PIANOS BECOME THE TEETH- ‘The Lack Long After’
People will describe this record like an open wound. Raw, ragged, violent. But for all the aggressive sounds on ‘The Lack Long After’ this is record of release, more likely to provide healing than hatred. The band have got previous of course, the open, honest post-hardcore of their first two albums helped spawn a whole new scene (Welcome to #TheWave) but where those outings were pockmarked by occasional dips in quality and a deficiency of ideas, here they have discovered consistency, variety, and strength.

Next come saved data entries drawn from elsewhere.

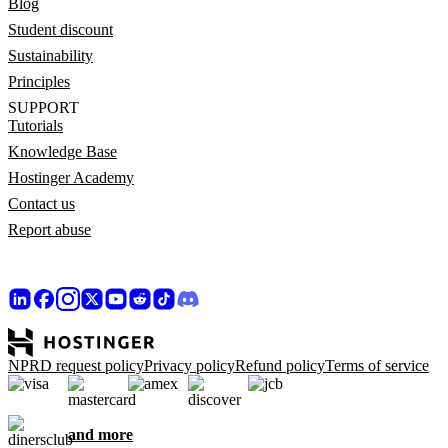
Blog
Student discount
Sustainability
Principles
SUPPORT
Tutorials
Knowledge Base
Hostinger Academy
Contact us
Report abuse
NPRD request policy
Privacy policy
Refund policy
Terms of service
and more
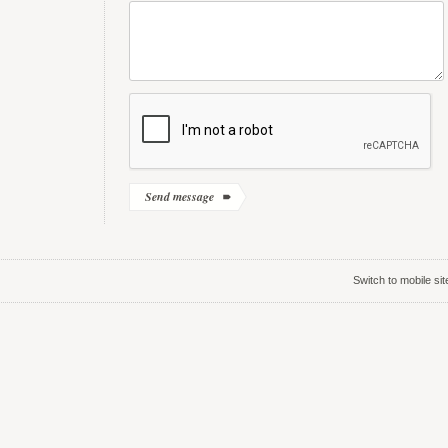
Switch to mobile sit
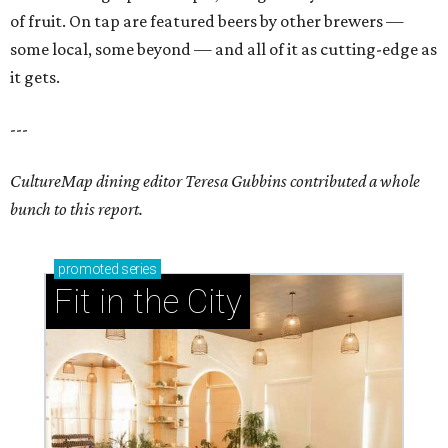
of fruit. On tap are featured beers by other brewers —
some local, some beyond — and all of it as cutting-edge as
it gets.
---
CultureMap dining editor Teresa Gubbins contributed a whole
bunch to this report.
promoted
series
Fit in the City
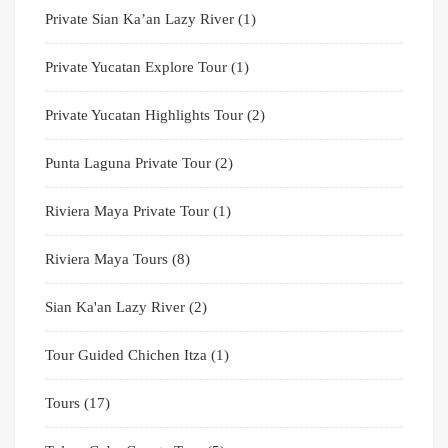
Private Sian Ka’an Lazy River
(1)
Private Yucatan Explore Tour
(1)
Private Yucatan Highlights Tour
(2)
Punta Laguna Private Tour
(2)
Riviera Maya Private Tour
(1)
Riviera Maya Tours
(8)
Sian Ka'an Lazy River
(2)
Tour Guided Chichen Itza
(1)
Tours
(17)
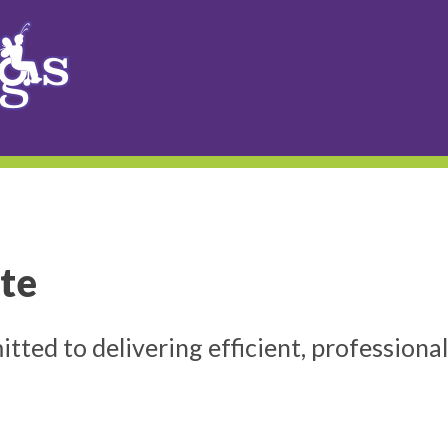
te
ed to delivering efficient, professional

Opener ‘I’ll Be Damned’, a fidgety combination of bubbling tension and smash-everything euphoria, builds on the best bits from before, ‘Shared Bodies’ sounds like the more firebreathing moments of Glassjaw’s similarly emotional debut condensed into four minutes, and ‘I’ll Get By’ finds frontman Kyle Durfey going close enough to the edge to maybe just inspire a new religion let alone a scene.

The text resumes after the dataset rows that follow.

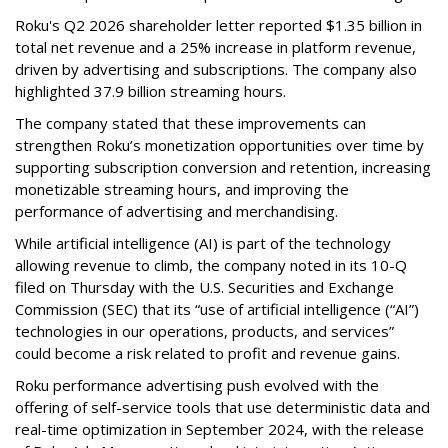
Roku's Q2 2026 shareholder letter reported $1.35 billion in
total net revenue and a 25% increase in platform revenue,
driven by advertising and subscriptions. The company also
highlighted 37.9 billion streaming hours.
The company stated that these improvements can
strengthen Roku’s monetization opportunities over time by
supporting subscription conversion and retention, increasing
monetizable streaming hours, and improving the
performance of advertising and merchandising.
While artificial intelligence (AI) is part of the technology
allowing revenue to climb, the company noted in its 10-Q
filed on Thursday with the U.S. Securities and Exchange
Commission (SEC) that its “use of artificial intelligence (“AI”)
technologies in our operations, products, and services”
could become a risk related to profit and revenue gains.
Roku performance advertising push evolved with the
offering of self-service tools that use deterministic data and
real-time optimization in September 2024, with the release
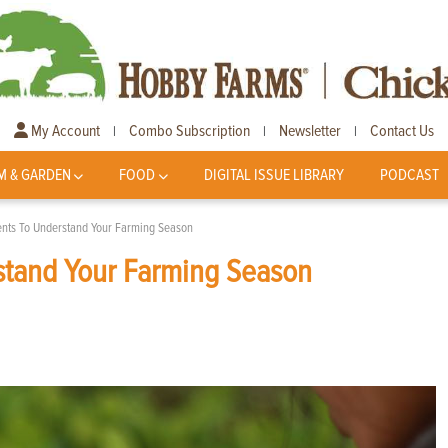
My Account
Combo Subscription
Newsletter
Contact Us
|
|
|
M & GARDEN
FOOD
DIGITAL ISSUE LIBRARY
PODCAST
ents To Understand Your Farming Season
stand Your Farming Season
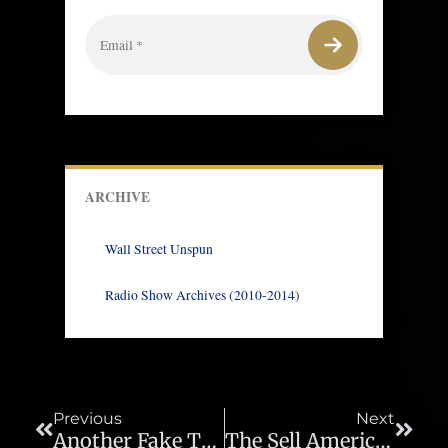
ARCHIVE
Wall Street Unspun
Radio Show Archives (2010-2014)
Prev
Next
Previous
Next
Another Fake Trump Trade Win – Ep 1026
The Sell America Trade Gathers Momentum – Ep 1028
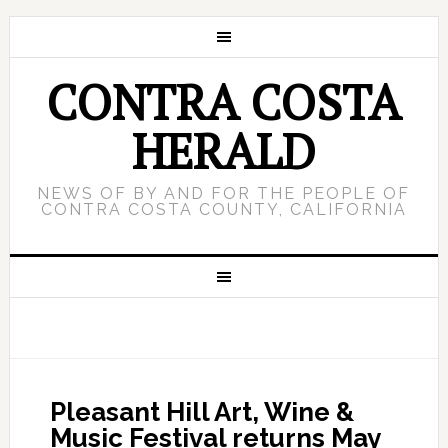
CONTRA COSTA
HERALD
NEWS OF BY AND FOR THE PEOPLE OF
CONTRA COSTA COUNTY, CALIFORNIA
Pleasant Hill Art, Wine &
Music Festival returns May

Whether or not it makes that sort of connection immediately doesn’t matter either. The music here is so chaotic, so visceral, so disarmingly, refreshingly, surprisingly genuine, that it’s difficult to turn away let alone turn off, and eventually ‘The Lack Long After’ will get you.
It might be the rolling, roiling drums of ‘Good Times’ (Durfey isn’t the only one pushing things, the whole band have stepped up here), the way ‘Spine’ nods to Converge and Envy without stealing from either, or the signpost to even more special things that is ‘Sunsetting’ but sooner or later you’ll realise this is music you can believe in. A record from the heart.